While processing was once a term used strictly used for Cards it is now expanding to serve alternative payment methods. While credit and debit cards still dominate in most developed economies, the rise of alternative payment methods (APMs) is reshaping the industry. The global payments landscape is shifting toward faster, more secure, and more diverse payment options, including:

  • Peer-to-Peer (P2P) & Real-Time Payments – Zelle, Venmo, and RTP (Real-Time Payments) networks allow instant bank-to-bank transfers that bypass card networks.
  • Buy Now, Pay Later (BNPL) – Klarna, Affirm, and Afterpay let customers pay in installments, reducing reliance on credit cards.
  • Global APMs – Cross-border commerce demands support for regional payment giants like Alipay (China), UPI (India), and PIX (Brazil)—each of which operates outside card networks.
  • Crypto – While crypto payments are not widely used today, processors are exploring ways to integrate them into existing payment systems.

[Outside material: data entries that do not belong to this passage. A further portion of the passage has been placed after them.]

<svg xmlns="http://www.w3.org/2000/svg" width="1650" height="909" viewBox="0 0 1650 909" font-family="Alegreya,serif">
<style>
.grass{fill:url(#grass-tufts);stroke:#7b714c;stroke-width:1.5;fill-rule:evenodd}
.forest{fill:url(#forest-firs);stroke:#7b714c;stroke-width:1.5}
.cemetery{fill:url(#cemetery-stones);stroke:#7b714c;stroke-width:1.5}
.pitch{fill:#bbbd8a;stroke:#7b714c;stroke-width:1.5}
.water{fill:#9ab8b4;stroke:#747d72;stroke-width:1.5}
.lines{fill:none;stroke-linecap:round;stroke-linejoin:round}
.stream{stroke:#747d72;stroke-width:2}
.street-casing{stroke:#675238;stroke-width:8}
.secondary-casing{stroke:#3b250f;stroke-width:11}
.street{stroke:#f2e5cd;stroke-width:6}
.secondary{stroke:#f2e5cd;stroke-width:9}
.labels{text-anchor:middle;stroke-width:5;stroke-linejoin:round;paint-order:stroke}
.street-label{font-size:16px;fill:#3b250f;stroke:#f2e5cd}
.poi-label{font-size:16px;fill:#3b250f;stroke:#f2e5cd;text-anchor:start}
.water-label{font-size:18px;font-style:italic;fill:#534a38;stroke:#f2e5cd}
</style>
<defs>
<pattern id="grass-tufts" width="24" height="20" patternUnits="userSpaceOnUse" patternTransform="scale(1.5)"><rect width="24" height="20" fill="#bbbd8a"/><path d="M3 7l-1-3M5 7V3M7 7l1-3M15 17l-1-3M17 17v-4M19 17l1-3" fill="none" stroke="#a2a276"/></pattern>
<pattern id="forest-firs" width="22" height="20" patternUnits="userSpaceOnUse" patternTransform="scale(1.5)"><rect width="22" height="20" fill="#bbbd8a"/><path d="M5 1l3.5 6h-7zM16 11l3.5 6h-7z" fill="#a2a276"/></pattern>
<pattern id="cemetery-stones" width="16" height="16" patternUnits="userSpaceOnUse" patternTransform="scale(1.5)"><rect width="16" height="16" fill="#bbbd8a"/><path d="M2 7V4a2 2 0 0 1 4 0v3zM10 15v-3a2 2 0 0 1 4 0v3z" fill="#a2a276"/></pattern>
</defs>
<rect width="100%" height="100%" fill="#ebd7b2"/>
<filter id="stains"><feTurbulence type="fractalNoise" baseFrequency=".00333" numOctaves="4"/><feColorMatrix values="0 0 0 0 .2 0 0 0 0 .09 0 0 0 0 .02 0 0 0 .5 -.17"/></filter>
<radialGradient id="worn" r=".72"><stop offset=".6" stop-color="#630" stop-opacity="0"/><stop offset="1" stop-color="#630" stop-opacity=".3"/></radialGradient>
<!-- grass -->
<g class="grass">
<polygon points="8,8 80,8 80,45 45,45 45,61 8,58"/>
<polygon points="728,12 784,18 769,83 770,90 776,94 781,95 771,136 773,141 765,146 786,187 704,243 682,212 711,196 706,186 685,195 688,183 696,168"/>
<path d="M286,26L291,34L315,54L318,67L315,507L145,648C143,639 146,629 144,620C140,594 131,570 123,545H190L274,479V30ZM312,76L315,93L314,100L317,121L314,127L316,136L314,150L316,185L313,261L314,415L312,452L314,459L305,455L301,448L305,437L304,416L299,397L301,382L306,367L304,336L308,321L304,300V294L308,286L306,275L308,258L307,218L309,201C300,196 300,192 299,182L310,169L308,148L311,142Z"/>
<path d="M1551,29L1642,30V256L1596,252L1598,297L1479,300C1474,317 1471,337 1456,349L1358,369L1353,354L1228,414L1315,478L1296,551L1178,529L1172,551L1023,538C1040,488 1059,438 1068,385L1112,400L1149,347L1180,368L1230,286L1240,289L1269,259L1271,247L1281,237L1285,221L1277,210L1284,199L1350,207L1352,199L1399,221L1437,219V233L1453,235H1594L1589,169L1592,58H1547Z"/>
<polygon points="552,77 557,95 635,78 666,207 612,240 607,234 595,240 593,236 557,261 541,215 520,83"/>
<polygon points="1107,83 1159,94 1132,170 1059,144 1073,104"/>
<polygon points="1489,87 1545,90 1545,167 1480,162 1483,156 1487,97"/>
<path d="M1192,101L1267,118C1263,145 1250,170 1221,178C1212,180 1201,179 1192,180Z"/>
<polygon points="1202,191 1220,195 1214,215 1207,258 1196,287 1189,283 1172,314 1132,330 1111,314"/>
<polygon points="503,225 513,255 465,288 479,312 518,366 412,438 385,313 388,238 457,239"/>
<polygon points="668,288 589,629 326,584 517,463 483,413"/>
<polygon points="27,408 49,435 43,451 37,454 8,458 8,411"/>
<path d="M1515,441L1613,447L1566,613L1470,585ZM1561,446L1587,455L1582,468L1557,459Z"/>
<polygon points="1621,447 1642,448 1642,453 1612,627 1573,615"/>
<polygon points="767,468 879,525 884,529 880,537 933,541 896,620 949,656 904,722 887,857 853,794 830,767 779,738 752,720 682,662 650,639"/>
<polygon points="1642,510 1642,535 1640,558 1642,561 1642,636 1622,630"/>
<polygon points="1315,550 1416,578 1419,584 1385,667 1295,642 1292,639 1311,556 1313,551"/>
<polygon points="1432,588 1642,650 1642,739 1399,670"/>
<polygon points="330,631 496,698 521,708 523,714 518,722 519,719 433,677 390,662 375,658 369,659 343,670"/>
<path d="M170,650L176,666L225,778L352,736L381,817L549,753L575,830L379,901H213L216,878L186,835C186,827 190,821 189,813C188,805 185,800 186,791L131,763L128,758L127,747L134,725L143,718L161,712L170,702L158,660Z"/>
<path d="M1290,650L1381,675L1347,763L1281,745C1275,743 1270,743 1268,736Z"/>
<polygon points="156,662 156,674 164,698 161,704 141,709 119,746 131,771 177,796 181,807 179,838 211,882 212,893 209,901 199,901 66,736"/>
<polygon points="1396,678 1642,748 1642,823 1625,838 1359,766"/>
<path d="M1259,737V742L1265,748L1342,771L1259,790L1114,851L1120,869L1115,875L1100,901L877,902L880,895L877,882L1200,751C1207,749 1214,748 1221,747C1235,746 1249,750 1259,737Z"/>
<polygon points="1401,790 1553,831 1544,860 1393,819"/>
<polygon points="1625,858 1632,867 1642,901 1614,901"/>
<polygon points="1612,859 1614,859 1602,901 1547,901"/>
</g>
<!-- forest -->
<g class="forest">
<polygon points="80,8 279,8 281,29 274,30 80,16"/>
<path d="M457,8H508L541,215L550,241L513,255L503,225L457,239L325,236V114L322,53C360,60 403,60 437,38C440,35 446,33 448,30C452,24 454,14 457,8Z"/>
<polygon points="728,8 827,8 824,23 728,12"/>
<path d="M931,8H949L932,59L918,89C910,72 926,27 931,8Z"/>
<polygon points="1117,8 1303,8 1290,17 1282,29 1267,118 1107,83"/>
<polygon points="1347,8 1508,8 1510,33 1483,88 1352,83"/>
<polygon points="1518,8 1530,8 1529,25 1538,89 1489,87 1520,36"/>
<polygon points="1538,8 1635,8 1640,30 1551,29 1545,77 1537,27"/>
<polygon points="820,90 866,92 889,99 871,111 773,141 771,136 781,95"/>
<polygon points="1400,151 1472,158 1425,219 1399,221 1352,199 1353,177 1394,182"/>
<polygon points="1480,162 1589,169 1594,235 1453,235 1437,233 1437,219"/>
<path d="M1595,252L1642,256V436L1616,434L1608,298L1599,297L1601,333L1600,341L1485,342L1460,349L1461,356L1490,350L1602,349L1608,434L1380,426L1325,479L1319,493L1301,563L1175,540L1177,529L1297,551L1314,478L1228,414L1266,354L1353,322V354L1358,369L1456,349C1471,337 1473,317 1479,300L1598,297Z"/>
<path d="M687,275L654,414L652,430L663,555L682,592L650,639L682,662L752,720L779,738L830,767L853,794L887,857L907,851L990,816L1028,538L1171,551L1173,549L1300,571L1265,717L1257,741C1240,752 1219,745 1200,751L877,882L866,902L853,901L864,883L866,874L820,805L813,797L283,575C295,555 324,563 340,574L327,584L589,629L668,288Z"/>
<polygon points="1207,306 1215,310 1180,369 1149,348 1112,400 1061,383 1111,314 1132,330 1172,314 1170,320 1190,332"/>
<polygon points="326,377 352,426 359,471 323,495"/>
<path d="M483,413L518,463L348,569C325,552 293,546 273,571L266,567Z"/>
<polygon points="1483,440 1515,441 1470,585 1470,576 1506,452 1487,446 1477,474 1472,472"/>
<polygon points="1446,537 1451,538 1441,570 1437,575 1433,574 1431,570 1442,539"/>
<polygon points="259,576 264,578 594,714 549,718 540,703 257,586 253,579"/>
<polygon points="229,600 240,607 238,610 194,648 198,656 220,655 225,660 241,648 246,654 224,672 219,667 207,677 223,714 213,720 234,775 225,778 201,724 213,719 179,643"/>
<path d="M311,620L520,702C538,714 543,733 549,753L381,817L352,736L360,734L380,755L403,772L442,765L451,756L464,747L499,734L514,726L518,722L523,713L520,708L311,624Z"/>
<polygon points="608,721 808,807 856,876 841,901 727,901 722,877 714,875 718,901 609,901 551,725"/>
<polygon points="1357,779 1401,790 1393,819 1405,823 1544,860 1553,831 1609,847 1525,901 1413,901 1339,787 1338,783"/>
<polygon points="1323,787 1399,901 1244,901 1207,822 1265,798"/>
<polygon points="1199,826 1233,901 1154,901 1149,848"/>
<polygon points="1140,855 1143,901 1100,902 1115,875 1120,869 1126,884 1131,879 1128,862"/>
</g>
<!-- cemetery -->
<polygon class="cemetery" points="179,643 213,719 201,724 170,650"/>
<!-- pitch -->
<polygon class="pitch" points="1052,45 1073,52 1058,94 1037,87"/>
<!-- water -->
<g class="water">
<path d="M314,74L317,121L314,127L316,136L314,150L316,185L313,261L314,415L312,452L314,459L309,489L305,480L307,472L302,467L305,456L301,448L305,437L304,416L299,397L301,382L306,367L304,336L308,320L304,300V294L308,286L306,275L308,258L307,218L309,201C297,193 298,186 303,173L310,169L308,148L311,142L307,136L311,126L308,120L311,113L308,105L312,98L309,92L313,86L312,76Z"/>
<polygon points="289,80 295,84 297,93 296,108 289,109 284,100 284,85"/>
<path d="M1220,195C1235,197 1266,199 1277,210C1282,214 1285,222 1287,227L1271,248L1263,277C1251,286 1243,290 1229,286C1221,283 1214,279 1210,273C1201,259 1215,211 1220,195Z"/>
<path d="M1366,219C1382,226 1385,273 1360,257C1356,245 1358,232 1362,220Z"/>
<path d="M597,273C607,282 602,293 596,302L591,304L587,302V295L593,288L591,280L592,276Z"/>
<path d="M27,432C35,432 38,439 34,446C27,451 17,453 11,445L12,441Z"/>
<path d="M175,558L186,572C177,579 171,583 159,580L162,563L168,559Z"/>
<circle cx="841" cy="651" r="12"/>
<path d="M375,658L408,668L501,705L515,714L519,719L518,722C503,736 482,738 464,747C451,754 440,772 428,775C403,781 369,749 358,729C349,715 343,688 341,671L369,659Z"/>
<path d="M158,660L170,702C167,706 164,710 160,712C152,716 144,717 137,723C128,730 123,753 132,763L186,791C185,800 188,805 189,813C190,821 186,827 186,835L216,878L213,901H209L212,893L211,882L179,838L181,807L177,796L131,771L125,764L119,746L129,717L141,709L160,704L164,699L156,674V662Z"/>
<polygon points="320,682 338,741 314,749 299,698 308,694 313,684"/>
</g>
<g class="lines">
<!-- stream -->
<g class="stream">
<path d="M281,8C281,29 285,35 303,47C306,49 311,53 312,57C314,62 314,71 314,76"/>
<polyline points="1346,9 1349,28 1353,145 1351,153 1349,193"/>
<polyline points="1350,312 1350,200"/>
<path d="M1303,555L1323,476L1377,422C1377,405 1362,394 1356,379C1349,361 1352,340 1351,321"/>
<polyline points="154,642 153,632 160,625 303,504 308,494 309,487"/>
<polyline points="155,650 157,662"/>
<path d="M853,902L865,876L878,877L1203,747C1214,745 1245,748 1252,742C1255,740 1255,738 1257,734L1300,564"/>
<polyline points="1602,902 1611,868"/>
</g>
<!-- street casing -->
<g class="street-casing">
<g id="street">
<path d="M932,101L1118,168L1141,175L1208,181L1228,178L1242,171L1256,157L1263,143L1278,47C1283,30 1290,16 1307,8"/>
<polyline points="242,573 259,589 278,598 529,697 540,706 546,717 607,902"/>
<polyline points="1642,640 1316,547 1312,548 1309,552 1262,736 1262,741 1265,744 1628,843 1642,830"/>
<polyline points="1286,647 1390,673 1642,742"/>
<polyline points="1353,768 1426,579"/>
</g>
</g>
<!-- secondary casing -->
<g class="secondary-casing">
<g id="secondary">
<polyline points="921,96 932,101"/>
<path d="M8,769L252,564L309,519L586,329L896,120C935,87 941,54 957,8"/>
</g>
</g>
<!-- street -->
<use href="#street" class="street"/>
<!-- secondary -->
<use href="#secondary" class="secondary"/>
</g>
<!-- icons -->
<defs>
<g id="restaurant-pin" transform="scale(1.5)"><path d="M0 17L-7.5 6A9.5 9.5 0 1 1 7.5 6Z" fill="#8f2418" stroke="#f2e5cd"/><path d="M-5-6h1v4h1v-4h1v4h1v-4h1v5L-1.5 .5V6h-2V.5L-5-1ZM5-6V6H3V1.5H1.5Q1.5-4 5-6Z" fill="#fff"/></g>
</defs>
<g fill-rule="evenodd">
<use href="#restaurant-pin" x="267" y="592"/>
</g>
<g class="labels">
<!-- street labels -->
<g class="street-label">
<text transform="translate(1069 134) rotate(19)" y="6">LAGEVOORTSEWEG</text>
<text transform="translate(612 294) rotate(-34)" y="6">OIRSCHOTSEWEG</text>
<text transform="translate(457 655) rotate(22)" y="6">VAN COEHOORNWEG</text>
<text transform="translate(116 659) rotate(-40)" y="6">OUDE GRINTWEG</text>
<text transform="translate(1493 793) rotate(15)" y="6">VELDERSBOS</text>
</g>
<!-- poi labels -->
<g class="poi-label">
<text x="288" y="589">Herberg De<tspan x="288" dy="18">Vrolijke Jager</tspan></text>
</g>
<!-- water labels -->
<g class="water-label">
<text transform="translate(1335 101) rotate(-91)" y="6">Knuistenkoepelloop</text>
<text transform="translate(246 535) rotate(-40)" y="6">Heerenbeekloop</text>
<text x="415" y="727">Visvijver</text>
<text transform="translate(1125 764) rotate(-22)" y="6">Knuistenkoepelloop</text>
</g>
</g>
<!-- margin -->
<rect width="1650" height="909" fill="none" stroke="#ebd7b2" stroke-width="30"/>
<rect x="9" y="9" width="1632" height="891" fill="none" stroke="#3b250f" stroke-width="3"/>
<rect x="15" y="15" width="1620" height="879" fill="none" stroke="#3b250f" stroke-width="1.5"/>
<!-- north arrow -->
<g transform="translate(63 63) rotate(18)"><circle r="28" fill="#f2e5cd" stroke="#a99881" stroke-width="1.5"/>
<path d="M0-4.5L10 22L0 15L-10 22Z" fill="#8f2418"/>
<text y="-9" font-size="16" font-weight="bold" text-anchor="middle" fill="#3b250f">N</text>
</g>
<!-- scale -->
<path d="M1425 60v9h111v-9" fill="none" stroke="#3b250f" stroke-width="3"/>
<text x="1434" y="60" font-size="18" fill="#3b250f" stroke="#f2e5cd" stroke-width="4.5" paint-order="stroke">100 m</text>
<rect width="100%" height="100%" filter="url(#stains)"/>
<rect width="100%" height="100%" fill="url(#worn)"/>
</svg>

This shift presents both risks and opportunities for traditional processors. On one hand, reliance on card networks may decline as more payments move to direct bank transfers, digital wallets, and real-time payments. On the other hand, processors that successfully integrate APMs and position themselves as multi-rail facilitators—allowing merchants to accept any payment type—can better secure long-term relevance.

INVESTMENT DISCLAIMERS & INVESTMENT RISKS
Past performance is not necessarily indicative of future results. All investments carry significant risk, and it’s important to note that we are not in the business of providing investment advice. All investment decisions of an individual remain the specific responsibility of that individual. There is no guarantee that our research, analysis, and forward-looking price targets will result in profits or that they will not result in a full loss or losses. All investors are advised to fully understand all risks associated with any kind of investing they choose to do.